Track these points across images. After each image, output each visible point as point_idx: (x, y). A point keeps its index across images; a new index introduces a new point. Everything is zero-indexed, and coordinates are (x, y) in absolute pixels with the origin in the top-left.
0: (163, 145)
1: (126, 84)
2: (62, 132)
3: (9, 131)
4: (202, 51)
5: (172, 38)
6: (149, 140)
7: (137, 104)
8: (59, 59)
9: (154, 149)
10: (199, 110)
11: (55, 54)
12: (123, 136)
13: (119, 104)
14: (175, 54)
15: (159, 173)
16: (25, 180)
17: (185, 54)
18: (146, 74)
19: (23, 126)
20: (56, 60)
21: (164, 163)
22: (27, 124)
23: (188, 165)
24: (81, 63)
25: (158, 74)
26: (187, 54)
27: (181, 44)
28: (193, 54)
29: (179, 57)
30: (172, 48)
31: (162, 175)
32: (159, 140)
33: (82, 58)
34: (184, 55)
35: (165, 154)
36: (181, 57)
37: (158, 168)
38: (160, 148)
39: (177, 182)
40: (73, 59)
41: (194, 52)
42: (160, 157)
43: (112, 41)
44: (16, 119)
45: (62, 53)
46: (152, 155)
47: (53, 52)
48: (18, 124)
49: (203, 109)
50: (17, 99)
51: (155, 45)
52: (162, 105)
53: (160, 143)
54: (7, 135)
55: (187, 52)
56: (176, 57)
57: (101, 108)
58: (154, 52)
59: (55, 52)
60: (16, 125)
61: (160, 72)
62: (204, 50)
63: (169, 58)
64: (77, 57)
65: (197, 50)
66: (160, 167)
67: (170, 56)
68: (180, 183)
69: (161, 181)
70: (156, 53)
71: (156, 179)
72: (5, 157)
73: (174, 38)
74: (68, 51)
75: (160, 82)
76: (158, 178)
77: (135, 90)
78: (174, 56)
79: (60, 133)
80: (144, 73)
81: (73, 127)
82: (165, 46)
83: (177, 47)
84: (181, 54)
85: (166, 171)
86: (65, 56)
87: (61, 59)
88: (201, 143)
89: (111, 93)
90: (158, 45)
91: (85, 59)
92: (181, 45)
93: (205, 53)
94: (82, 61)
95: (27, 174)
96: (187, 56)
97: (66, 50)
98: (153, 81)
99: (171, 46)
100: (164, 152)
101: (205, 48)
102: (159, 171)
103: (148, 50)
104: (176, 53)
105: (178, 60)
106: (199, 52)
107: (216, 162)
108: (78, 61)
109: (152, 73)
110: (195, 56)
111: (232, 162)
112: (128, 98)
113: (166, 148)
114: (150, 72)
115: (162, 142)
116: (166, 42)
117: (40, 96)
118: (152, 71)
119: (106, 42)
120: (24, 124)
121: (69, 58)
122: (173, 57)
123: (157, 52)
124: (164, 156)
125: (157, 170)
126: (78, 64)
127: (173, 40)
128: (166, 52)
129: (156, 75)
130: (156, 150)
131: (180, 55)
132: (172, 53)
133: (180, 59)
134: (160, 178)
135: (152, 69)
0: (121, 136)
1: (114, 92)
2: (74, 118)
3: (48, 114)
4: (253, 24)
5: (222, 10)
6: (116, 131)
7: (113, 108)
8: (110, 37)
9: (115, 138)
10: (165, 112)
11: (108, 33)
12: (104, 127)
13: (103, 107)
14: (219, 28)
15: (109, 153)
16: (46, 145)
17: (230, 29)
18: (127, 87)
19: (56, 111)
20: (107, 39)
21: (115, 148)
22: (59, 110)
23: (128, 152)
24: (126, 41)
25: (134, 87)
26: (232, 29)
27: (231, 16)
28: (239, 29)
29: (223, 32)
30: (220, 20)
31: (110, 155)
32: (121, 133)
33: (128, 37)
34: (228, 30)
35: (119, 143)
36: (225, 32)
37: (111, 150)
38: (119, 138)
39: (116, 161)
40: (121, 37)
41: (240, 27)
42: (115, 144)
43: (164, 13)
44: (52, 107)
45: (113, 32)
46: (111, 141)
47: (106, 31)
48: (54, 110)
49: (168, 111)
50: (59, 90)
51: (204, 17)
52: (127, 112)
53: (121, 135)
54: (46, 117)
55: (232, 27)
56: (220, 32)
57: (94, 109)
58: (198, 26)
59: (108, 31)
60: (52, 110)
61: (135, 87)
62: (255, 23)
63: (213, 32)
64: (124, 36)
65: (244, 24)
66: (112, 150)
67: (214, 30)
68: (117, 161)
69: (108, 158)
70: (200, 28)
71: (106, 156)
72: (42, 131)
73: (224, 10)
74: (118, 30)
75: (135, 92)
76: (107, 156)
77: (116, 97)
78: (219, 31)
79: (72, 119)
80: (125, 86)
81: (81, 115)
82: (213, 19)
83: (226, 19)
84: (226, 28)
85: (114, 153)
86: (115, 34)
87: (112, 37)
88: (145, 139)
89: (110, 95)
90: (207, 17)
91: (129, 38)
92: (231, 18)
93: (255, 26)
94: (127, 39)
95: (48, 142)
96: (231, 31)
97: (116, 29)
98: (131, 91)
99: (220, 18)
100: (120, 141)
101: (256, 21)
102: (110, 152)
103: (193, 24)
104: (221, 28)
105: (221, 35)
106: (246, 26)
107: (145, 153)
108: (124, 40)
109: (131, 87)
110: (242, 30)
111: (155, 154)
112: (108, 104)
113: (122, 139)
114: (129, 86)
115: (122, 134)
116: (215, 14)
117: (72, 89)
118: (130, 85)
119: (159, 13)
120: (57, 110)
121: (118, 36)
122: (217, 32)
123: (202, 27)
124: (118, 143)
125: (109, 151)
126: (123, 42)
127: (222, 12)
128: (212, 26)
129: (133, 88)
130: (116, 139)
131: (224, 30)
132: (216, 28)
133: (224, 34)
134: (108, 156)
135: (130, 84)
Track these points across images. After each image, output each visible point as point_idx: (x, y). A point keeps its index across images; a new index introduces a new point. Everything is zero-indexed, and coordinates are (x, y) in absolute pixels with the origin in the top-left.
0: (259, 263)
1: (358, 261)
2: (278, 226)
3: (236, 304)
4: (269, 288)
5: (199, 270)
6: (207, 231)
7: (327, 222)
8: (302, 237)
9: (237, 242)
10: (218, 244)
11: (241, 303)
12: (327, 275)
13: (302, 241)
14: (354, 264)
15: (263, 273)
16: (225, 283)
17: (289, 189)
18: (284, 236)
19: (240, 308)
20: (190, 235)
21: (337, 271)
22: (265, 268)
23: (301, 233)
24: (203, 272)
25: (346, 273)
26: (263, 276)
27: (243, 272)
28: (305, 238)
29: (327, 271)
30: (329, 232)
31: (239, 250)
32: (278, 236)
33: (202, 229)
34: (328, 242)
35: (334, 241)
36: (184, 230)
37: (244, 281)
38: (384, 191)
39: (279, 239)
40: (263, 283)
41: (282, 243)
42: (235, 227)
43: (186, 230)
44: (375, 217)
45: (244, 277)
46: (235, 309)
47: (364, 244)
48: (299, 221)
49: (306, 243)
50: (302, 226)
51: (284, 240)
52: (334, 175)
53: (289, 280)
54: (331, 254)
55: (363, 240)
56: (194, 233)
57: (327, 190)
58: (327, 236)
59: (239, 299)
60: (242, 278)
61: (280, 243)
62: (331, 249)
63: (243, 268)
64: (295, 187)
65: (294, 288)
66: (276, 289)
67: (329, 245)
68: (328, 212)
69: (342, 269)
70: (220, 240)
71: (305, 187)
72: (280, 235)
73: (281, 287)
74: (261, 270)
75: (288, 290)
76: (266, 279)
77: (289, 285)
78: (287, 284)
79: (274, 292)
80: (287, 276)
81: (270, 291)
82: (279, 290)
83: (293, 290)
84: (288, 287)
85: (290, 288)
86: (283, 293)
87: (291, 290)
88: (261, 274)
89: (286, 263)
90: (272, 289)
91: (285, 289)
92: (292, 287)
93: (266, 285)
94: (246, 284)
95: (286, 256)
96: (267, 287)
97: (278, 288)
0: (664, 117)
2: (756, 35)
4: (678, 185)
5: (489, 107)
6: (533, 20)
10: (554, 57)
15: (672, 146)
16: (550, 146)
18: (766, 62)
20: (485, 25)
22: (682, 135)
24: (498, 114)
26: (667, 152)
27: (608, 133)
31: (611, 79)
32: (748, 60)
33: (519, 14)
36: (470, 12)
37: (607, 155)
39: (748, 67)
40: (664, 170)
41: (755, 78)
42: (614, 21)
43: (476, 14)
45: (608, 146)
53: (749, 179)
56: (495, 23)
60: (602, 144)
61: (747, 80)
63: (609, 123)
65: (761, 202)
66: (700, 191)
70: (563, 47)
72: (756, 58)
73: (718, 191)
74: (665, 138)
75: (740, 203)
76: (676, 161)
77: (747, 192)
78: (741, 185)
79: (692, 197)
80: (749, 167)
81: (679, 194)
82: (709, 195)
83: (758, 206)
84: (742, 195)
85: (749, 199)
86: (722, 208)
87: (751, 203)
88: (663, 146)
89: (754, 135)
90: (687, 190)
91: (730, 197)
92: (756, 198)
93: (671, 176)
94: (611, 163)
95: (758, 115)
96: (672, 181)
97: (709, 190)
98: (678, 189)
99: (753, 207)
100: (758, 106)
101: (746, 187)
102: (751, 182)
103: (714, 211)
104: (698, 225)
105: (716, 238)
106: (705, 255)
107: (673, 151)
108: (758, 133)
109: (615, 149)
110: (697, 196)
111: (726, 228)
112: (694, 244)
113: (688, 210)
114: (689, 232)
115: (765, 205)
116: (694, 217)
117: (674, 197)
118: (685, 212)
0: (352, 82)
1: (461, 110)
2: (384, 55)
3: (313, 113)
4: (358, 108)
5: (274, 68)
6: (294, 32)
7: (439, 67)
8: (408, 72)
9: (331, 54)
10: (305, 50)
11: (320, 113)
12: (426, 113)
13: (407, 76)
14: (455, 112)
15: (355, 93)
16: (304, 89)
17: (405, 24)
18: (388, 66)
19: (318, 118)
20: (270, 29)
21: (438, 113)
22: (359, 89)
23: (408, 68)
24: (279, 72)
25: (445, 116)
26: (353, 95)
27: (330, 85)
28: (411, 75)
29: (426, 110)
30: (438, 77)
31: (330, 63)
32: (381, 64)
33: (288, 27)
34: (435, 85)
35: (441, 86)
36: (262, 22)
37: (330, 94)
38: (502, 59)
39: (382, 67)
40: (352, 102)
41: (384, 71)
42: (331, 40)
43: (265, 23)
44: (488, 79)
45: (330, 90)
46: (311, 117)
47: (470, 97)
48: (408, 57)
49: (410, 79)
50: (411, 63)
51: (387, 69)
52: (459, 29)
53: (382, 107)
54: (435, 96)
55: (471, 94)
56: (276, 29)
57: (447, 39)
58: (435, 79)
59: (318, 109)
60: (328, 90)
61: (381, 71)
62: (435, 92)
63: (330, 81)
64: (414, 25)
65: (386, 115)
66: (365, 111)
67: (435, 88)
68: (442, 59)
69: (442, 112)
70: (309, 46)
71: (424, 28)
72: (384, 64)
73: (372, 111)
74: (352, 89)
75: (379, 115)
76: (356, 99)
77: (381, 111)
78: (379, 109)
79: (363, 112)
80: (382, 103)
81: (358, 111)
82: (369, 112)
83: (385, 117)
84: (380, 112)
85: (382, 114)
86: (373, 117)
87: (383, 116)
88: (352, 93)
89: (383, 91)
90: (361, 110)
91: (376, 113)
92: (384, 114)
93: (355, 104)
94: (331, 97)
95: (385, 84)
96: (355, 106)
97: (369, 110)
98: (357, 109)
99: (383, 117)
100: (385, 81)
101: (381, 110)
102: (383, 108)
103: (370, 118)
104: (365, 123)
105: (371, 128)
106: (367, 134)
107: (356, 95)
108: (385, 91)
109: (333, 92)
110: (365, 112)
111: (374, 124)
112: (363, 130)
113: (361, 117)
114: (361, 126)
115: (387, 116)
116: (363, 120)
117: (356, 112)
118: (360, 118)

---

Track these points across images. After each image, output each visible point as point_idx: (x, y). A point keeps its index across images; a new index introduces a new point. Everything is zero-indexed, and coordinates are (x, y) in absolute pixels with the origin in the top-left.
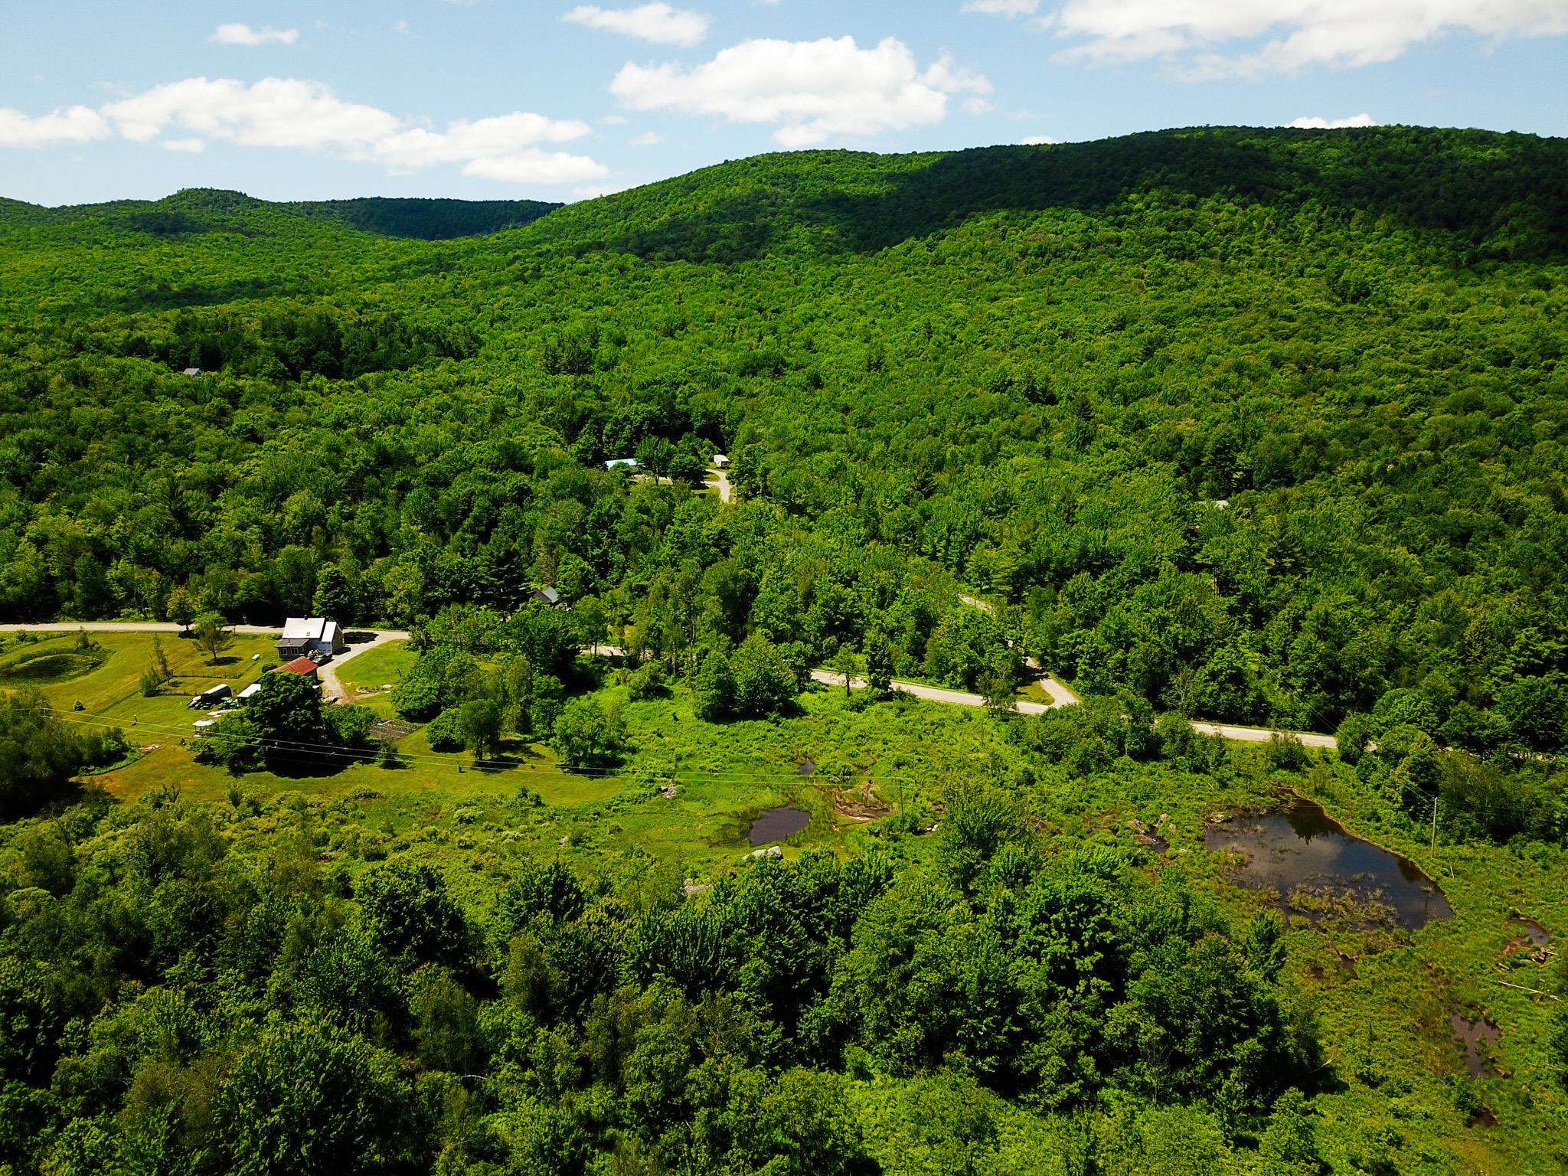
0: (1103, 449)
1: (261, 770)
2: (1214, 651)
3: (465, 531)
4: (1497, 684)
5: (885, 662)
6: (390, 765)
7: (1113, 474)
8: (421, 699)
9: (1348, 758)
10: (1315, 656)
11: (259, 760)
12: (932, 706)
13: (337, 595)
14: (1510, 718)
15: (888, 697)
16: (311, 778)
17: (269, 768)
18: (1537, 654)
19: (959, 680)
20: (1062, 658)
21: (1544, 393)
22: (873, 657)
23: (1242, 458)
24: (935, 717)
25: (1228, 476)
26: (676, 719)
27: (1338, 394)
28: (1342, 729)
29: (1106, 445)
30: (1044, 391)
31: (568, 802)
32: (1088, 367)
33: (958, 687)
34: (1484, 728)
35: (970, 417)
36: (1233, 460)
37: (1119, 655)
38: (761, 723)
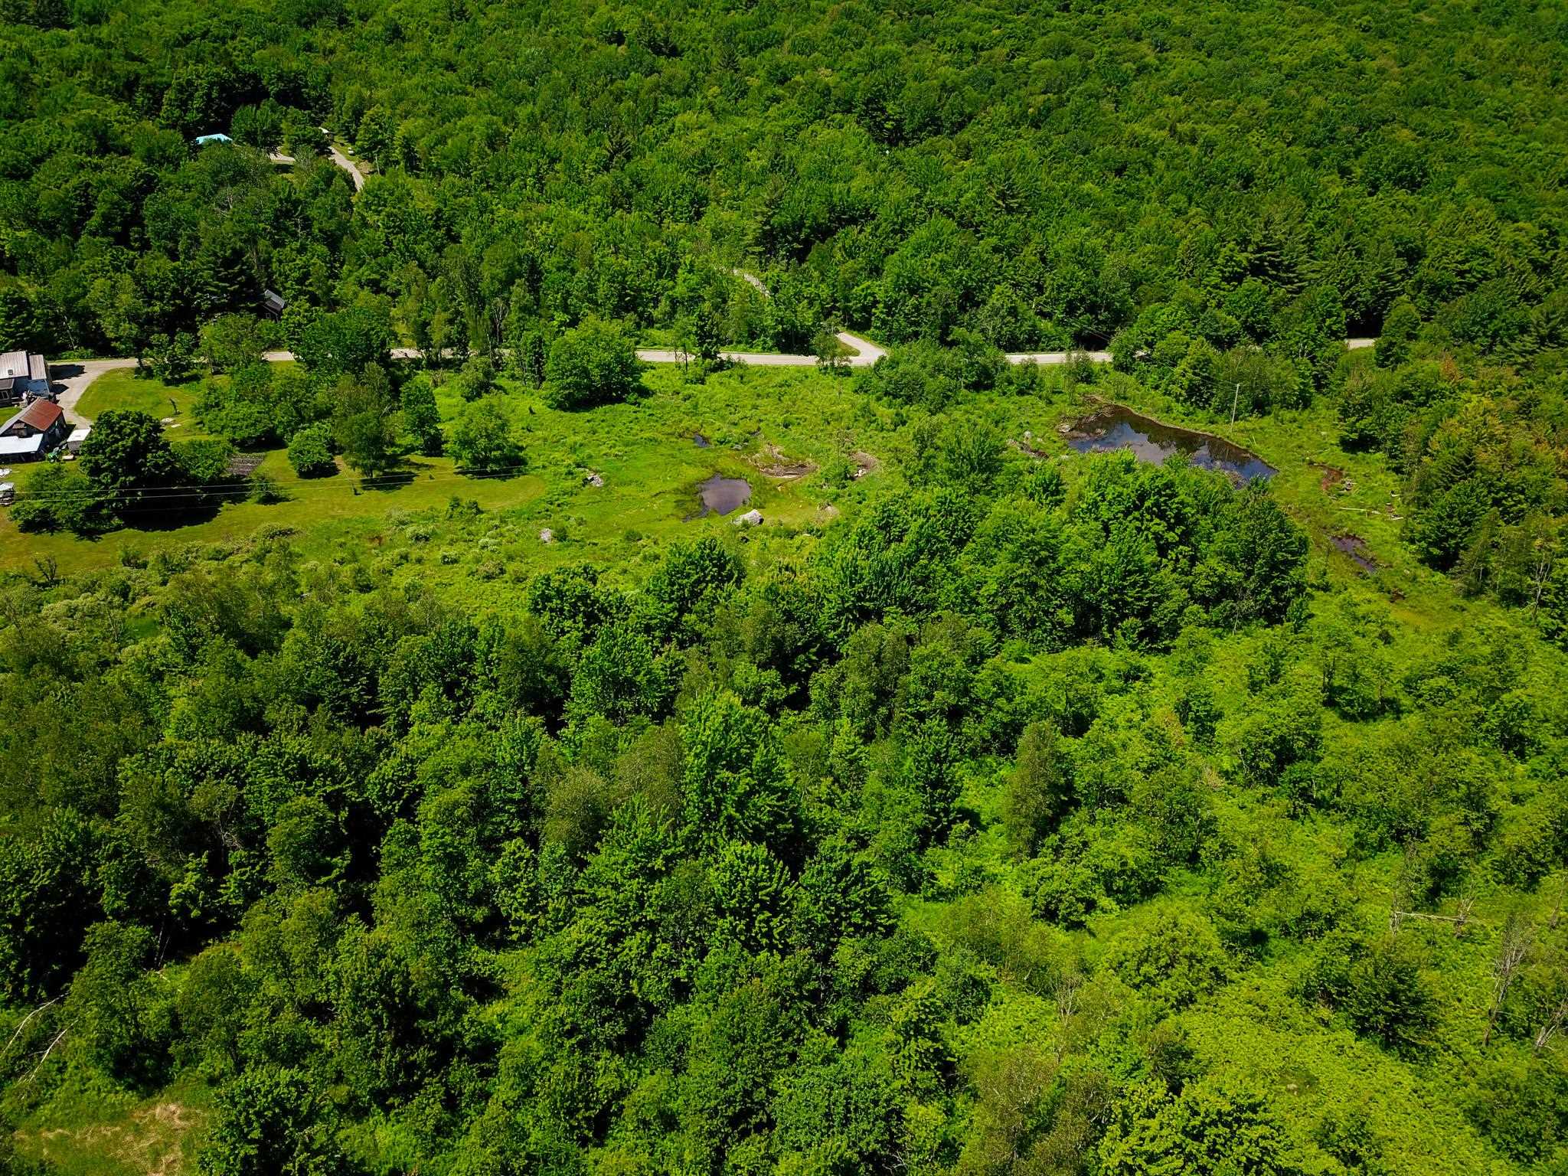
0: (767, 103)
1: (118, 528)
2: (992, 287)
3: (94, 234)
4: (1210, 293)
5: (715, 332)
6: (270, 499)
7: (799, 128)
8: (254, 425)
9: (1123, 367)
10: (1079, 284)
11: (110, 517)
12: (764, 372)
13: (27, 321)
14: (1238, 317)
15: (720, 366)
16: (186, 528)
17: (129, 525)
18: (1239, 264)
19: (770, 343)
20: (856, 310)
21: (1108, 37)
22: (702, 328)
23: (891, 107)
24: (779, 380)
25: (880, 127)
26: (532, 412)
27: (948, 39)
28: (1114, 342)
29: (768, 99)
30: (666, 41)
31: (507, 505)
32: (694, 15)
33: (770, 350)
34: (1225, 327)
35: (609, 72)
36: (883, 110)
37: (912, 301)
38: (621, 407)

### Task instructions
Your task is to transcribe, with no changes, only the lines of the listing above that lie between the line holding "78: (174, 56)" and the line holding "129: (156, 75)", inclusive.

### Exercise result
78: (174, 56)
79: (60, 133)
80: (144, 73)
81: (73, 127)
82: (165, 46)
83: (177, 47)
84: (181, 54)
85: (166, 171)
86: (65, 56)
87: (61, 59)
88: (201, 143)
89: (111, 93)
90: (158, 45)
91: (85, 59)
92: (181, 45)
93: (205, 53)
94: (82, 61)
95: (27, 174)
96: (187, 56)
97: (66, 50)
98: (153, 81)
99: (171, 46)
100: (164, 152)
101: (205, 48)
102: (159, 171)
103: (148, 50)
104: (176, 53)
105: (178, 60)
106: (199, 52)
107: (216, 162)
108: (78, 61)
109: (152, 73)
110: (195, 56)
111: (232, 162)
112: (128, 98)
113: (166, 148)
114: (150, 72)
115: (162, 142)
116: (166, 42)
117: (40, 96)
118: (152, 71)
119: (106, 42)
120: (24, 124)
121: (69, 58)
122: (173, 57)
123: (157, 52)
124: (164, 156)
125: (157, 170)
126: (78, 64)
127: (173, 40)
128: (166, 52)
129: (156, 75)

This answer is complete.